Work task: Repeat the lines of the material that begin at the line containing "On this slide, we" and end after the line containing "4. **Objective 4: Foster Team Collaboration**".

Listed records below:

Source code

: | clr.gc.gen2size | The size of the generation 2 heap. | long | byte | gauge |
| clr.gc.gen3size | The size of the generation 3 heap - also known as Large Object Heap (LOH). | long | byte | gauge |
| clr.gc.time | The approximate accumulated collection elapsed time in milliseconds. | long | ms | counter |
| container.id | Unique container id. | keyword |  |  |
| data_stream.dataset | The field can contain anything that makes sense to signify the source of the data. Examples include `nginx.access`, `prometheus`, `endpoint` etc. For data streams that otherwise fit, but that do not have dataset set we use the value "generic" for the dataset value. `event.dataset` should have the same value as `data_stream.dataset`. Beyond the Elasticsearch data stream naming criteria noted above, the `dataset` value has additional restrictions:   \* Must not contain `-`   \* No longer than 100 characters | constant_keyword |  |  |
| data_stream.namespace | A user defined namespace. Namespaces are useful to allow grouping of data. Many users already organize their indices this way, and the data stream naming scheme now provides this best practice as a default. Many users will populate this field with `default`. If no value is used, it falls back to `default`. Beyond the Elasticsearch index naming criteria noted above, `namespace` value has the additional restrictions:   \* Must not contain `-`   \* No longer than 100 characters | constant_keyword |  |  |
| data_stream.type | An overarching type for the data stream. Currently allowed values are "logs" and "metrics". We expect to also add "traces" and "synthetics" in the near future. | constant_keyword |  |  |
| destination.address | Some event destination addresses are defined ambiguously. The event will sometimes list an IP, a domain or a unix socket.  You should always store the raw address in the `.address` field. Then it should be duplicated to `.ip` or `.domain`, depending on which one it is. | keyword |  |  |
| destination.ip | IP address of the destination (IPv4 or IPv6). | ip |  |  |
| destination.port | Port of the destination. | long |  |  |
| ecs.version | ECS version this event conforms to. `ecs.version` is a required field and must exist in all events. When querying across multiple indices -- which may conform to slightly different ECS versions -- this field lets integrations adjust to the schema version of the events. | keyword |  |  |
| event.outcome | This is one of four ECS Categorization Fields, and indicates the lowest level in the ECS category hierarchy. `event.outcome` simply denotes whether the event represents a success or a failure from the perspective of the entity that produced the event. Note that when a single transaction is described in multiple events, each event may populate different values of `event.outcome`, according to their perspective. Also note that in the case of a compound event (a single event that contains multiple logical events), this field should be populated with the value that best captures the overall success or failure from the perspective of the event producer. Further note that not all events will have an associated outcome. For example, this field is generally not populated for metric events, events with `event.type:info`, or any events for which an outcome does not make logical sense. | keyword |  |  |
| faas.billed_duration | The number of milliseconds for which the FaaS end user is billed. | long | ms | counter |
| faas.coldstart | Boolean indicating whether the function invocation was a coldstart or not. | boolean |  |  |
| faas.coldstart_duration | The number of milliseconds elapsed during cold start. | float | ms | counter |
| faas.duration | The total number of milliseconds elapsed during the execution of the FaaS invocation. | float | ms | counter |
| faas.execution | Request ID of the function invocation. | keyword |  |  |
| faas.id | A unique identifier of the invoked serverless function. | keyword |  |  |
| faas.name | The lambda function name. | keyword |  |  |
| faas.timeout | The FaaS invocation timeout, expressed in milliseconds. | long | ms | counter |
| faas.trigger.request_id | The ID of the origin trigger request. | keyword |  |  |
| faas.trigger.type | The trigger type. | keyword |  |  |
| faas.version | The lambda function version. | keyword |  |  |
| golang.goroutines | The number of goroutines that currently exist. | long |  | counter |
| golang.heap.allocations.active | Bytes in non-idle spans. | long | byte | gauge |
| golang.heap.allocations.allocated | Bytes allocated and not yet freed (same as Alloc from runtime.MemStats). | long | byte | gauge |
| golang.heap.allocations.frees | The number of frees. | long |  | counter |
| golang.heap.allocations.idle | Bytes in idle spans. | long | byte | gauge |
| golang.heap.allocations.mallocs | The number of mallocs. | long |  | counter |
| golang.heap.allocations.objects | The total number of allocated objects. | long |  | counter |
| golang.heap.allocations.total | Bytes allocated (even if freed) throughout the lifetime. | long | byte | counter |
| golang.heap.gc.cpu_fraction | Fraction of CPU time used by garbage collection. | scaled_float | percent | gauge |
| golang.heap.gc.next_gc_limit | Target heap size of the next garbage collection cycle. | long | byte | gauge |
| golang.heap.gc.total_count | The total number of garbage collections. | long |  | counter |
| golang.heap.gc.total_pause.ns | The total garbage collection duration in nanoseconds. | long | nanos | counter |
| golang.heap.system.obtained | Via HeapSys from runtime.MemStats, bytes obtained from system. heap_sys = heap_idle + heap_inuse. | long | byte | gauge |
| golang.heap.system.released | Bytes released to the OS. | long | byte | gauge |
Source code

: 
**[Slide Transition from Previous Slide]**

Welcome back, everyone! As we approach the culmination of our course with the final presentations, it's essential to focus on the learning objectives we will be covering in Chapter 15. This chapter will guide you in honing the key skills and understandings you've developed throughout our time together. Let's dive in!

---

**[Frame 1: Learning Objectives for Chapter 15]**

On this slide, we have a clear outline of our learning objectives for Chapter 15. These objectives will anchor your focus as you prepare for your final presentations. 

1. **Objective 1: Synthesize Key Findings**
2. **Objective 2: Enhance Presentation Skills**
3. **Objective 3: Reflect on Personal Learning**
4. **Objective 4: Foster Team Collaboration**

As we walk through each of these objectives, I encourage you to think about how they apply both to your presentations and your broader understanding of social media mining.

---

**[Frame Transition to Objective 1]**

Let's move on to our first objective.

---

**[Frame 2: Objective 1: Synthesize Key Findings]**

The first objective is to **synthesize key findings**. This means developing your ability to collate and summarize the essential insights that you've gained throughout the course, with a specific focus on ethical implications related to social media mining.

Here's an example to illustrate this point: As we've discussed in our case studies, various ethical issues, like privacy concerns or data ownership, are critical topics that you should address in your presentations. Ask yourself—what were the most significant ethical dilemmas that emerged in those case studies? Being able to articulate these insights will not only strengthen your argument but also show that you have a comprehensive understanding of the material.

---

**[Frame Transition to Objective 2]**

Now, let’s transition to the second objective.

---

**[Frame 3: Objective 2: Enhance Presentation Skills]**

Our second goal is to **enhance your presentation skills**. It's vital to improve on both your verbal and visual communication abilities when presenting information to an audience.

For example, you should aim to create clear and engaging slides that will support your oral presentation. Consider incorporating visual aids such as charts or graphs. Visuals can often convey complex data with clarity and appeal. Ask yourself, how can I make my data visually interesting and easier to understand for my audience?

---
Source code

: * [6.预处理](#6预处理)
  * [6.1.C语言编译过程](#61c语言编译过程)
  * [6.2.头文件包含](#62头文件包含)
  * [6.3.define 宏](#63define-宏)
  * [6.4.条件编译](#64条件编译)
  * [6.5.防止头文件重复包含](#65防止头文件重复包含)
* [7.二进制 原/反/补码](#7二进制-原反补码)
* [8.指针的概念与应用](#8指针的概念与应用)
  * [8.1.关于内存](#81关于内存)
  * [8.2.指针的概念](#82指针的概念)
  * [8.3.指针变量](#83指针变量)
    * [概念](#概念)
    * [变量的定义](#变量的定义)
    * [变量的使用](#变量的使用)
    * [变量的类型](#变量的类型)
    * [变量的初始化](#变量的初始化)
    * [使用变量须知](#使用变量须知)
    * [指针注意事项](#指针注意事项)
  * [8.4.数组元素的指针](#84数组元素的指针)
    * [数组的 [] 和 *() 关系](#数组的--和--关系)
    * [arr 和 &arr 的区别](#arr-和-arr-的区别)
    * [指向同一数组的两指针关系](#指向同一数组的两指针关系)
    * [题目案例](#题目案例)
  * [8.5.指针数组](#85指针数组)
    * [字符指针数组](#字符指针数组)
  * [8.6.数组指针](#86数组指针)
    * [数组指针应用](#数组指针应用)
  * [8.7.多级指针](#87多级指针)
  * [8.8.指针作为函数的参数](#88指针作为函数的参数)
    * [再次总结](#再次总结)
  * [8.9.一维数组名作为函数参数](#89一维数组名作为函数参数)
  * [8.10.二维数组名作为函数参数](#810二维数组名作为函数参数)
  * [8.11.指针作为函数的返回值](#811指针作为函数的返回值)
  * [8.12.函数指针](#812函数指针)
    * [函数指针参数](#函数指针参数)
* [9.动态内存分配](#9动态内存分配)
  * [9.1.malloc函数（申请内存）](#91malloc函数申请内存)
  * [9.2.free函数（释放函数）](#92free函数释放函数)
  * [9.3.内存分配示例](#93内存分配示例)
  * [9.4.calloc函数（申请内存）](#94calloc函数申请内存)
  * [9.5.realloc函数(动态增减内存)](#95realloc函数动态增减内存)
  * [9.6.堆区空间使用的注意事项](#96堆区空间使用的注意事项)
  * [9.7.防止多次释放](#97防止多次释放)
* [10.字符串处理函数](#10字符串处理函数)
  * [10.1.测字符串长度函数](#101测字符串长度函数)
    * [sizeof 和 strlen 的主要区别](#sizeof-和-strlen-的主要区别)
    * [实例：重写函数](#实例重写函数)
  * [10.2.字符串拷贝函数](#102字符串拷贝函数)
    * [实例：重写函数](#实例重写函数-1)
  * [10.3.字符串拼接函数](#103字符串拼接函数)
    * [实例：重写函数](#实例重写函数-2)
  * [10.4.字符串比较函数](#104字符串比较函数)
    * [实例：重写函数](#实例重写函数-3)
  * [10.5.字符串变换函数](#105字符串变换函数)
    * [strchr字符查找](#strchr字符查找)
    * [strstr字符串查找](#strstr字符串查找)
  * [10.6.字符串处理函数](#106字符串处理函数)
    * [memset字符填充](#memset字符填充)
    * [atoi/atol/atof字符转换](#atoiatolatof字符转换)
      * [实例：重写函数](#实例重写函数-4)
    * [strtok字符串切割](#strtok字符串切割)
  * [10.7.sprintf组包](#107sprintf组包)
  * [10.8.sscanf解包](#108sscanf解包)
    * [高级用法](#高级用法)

End of Listed records.

Task answer:
On this slide, we have a clear outline of our learning objectives for Chapter 15. These objectives will anchor your focus as you prepare for your final presentations. 

1. **Objective 1: Synthesize Key Findings**
2. **Objective 2: Enhance Presentation Skills**
3. **Objective 3: Reflect on Personal Learning**
4. **Objective 4: Foster Team Collaboration**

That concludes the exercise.